La post-club music émerge de la liste des nouvelles étiquettes de genre apposées souvent compulsivement. Mais alors qu’est-ce que c’est exactement ? Le deuxième nom de la post-club est plus explicite : la deconstructed club music s’ancre dans une tendance intellectuelle contemporaine de remise en question des idées et des rythmes.
Sorte d’amplification exagérée de styles comme la trap, le grime ou le ball room, marquée par un héritage industriel et porteuse d’un concept théorique fort voire de thèmes politiques qui nuancent son résultat de teintes agressives, apocalyptiques, apathiques ou carrément euphorisées. Le courant s’est structuré au début de la décennie en assemblant à l’infini les différents traits de personnalité et préoccupations de la génération qui l’a modelé. Après une naissance à Brooklyn notamment chez Fade To Mind suivie très vite d’une exportation européenne au club Janus à Berlin ou chez Night Slugs, la Java semble ambitionner de se poser comme le phare français sur la carte de la musique dé-formatée.

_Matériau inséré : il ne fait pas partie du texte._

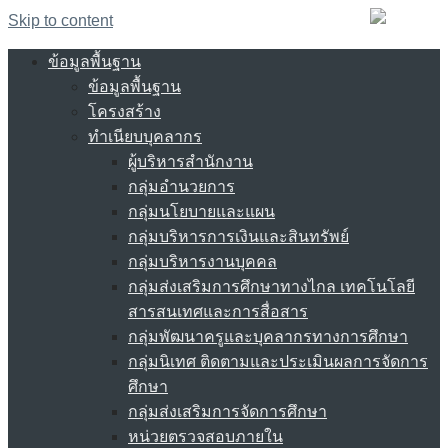
Skip to content
ข้อมูลพื้นฐาน
ข้อมูลพื้นฐาน
โครงสร้าง
ทำเนียบบุคลากร
ผู้บริหารสำนักงาน
กลุ่มอำนวยการ
กลุ่มนโยบายและแผน
กลุ่มบริหารการเงินและสินทรัพย์
กลุ่มบริหารงานบุคคล
กลุ่มส่งเสริมการศึกษาทางไกล เทคโนโลยี
สารสนเทศและการสื่อสาร
กลุ่มพัฒนาครูและบุคลากรทางการศึกษา
กลุ่มนิเทศ ติดตามและประเมินผลการจัดการ
ศึกษา
กลุ่มส่งเสริมการจัดการศึกษา
หน่วยตรวจสอบภายใน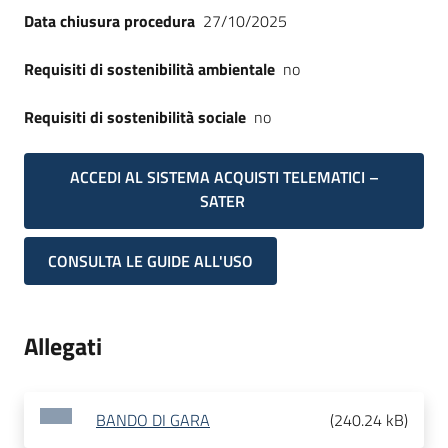
Data chiusura procedura
27/10/2025
Requisiti di sostenibilità ambientale
no
Requisiti di sostenibilità sociale
no
ACCEDI AL SISTEMA ACQUISTI TELEMATICI –
SATER
CONSULTA LE GUIDE ALL'USO
Allegati
BANDO DI GARA
(
240.24 kB
)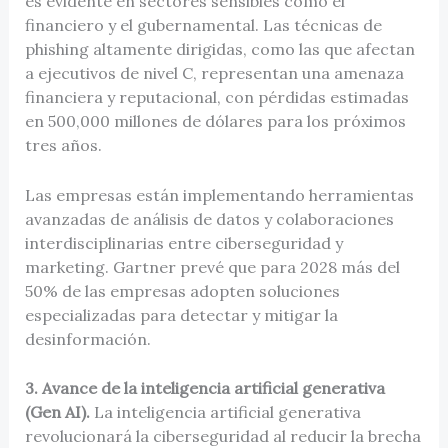
es evidente en sectores sensibles como el
financiero y el gubernamental. Las técnicas de
phishing altamente dirigidas, como las que afectan
a ejecutivos de nivel C, representan una amenaza
financiera y reputacional, con pérdidas estimadas
en 500,000 millones de dólares para los próximos
tres años.
Las empresas están implementando herramientas
avanzadas de análisis de datos y colaboraciones
interdisciplinarias entre ciberseguridad y
marketing. Gartner prevé que para 2028 más del
50% de las empresas adopten soluciones
especializadas para detectar y mitigar la
desinformación.
3. Avance de la inteligencia artificial generativa
(Gen AI).
La inteligencia artificial generativa
revolucionará la ciberseguridad al reducir la brecha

Si la déconstruction évoque plutôt l’analyse de grands concepts et des apéros houleusement politisés, elle s’applique bien à la musique électroniques et aux dancefloors endiablés. Plus rarement, cette tendance peut aussi être désignée par l’appellation Club Not Club. La musique post-club se débarrasse des codes et barrières rigides qui ont aussi effet dans toutes les variations de l’EDM. Elle s’autorise à les redéfinir à sa guise, à se débarrasser d’un rythme 4/4 automatisé, à fusionner à coups de percussions avec à peu près tout ce qu’on pourrait avoir envie de l’associer.
La dimension politique est omniprésente mais aux déclinaisons multiples, se justifie par les racines qu’elle prend dans une décennie qui ne laisse plus le choix du déni ou de la neutralité. La Post-Club défait autant les cloisons des normes musicales qui l’oppressent que celles des normes sociétales et sociales qui agissent de la même façon sur ces acteurs et consommateurs. Elle s’inspire et sert à la fois les causes féministes, queers et anti-racistes, s’appuie sur les questions de genres et de décolonisation, se tourne vers le numérique, le futur ou l’écologie.
A Paris, la programmation du club bellevillois se tourne vers le genre en dénichant les noms qui feront suite aux références Arca, Lotic, Sophie, Yves Tumor ou le bien-nommé Total Freedom. A commencer par la Temporisation de vendredi 26 avril, portée par Petit Singe, à la croisée des genres, qui réussit la prouesse de mêler sans fausses notes dub, pop, tribal, expérimental et autant d’autres combinaisons inédites qu’elle manie sans pareil. Surélevée par la trap- iste canadienne Brat Star, Sene le sculpteur de son et la fournisseuse de bruits de la passion Rahim, la soirée vous offre une bonne introduction à la déconstruction des archétypes du clubbing.
Le digging post-clubiste de la Java se poursuivra, avec une nouvelle édition des soirées Professeur Promesses : lancées par un duo de DJ, le label « thermomètre de la scène club du XXI siècle» comptera parmi ses invité.es un certain Mad Rey.
Le dernier rendez-vous en date pour rattraper son retard en post-clubbing sera chaperonné par le magazine Couvre x Chefs dédié (ça tombe bien) à la musique club émergente. Avec toujours plus de valeurs sûres du futur comme le label de référence latine NAAFI, Bob Sleigh ou le producteur mexicain Zutzut, autres héritiers de cette lignée d’artistes élevés dans la soundcloudosphère, laboratoire de leurs injections expérimentales de trap et reaggaton dans le noyau de la club traditionnelle.